During World War II, American soldiers fired something like 25,000 bullets for every enemy combatant killed. In Vietnam it was closer to 50,000, and in Afghanistan they’ve been expending roughly 250,000 bullets for each insurgent slain. On a purely value-per-bullet basis it would seem that wars are getting more expensive as they get smaller. Determined to get more bang for their munitions buck, DARPA has created EXACTO (Extreme Accuracy Tasked Ordnance), a .50 caliber shell equipped with inbound computer guidance system. Tasting the ambient weather conditions in flight, the tiny computer manipulates small fins on the bullet’s surface to maintain its intended trajectory, and can even track and pursue moving targets on the fly. It’s a smart bullet that’s also smart business.

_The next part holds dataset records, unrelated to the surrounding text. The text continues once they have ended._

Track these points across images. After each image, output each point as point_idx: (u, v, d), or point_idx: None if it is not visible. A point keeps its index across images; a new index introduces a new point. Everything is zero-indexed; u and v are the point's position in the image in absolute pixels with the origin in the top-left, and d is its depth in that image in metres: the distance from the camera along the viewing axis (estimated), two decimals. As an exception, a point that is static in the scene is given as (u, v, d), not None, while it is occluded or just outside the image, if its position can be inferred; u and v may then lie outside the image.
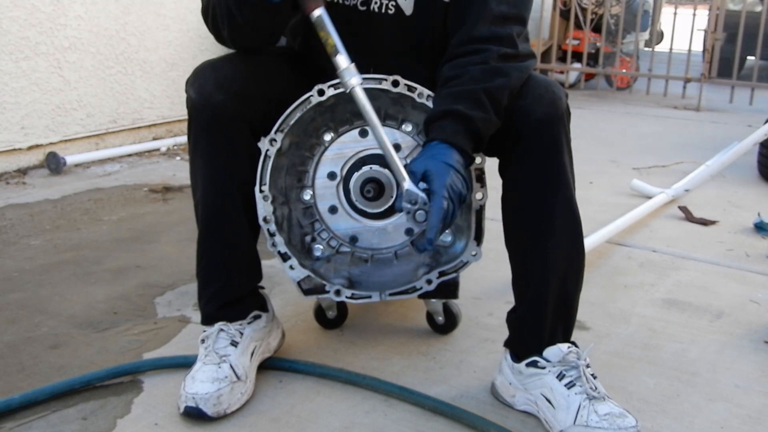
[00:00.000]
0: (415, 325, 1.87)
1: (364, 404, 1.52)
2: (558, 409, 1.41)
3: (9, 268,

Nothing overwhelms an enemy like overwhelming firepower. To achieve it, you can either shoot one great-big-giant bullet, or you can get a whole lot of soldiers to shoot regular-sized bullets all at the same time, or you can deploy DREAD, a centrifugal gun that puts a new spin on centuries-old firearm technology. In appearance, DREAD looks a lot like USS Reliant in Star Trek II: The Wrath of Khan. In practice, it uses high-speed centrifugal force to shoot 120,000 bullets per second – per second – without a hint of recoil or single spark of muzzle flash. In theory, it can sweep a battlefield clean with a single pass.

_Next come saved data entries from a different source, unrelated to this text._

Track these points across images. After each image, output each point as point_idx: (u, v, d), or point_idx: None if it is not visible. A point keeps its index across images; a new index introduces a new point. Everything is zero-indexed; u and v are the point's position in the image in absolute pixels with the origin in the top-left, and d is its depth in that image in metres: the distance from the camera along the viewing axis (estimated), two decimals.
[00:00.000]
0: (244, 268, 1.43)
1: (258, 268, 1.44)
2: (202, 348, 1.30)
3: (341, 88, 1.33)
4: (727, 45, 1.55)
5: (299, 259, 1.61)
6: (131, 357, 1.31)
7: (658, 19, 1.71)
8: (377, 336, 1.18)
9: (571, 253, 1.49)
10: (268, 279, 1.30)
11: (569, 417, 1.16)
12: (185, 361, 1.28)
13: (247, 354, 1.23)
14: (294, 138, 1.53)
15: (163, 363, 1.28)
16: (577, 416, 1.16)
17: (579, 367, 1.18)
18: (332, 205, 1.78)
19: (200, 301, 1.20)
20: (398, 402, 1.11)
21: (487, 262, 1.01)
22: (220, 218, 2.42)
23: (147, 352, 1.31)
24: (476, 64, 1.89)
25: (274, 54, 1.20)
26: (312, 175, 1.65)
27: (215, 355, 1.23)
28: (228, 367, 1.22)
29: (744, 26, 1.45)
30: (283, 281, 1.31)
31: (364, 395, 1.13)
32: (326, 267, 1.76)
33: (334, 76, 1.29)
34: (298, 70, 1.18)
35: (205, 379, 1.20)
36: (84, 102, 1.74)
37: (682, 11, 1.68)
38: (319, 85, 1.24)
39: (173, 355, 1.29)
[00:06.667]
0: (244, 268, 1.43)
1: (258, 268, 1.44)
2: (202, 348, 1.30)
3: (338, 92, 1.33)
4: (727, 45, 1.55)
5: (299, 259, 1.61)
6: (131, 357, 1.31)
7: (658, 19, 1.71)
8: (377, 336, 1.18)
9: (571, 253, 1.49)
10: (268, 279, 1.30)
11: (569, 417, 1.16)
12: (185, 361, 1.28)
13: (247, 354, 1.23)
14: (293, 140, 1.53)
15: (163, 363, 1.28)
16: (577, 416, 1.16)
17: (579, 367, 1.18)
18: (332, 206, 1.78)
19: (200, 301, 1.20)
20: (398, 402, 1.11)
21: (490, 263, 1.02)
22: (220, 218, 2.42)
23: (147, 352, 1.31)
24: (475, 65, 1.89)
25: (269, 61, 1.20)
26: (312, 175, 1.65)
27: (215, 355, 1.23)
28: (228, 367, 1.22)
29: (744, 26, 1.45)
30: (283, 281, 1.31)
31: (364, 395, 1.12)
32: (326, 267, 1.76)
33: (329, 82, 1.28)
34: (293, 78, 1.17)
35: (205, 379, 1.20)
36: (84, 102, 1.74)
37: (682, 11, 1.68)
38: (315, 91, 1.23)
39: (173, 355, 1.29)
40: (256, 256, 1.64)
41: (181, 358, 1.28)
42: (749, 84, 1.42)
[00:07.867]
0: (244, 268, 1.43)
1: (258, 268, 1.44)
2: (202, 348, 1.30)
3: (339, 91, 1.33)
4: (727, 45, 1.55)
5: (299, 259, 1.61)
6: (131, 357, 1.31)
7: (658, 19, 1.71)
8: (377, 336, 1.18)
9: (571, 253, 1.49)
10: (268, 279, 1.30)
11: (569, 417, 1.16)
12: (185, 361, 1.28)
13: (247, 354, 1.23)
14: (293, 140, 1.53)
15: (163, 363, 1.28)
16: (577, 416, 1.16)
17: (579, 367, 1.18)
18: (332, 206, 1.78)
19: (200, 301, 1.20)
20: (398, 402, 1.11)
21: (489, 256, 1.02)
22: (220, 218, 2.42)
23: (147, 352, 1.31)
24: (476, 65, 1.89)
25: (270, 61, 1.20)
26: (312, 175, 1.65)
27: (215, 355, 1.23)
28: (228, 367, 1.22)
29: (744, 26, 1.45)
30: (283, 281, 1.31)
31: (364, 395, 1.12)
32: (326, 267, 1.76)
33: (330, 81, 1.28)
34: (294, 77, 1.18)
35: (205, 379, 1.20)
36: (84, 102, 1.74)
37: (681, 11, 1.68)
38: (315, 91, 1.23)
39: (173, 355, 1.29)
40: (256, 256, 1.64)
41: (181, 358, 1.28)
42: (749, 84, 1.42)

The Navy is already using 30 kilowatt laser cannons to bring down incoming enemy UAVs at a cost of about a dollar per shot. Within the next five years, the Pentagon wants to field fighter jets equipped with laser cannons that can zap enemy aircraft from the skies and incinerate flammable ground targets. Work is currently underway on a 150 kilowatt LaWS (Laser Weapon System) that can burn a hole clean through a ship’s hull.
Diplomacy is great, because war is hell. And it’s an essential mark of humanity to show mercy to the vanquished. But when the shooting starts, the fastest way back to peace is dead ahead and no holds barred.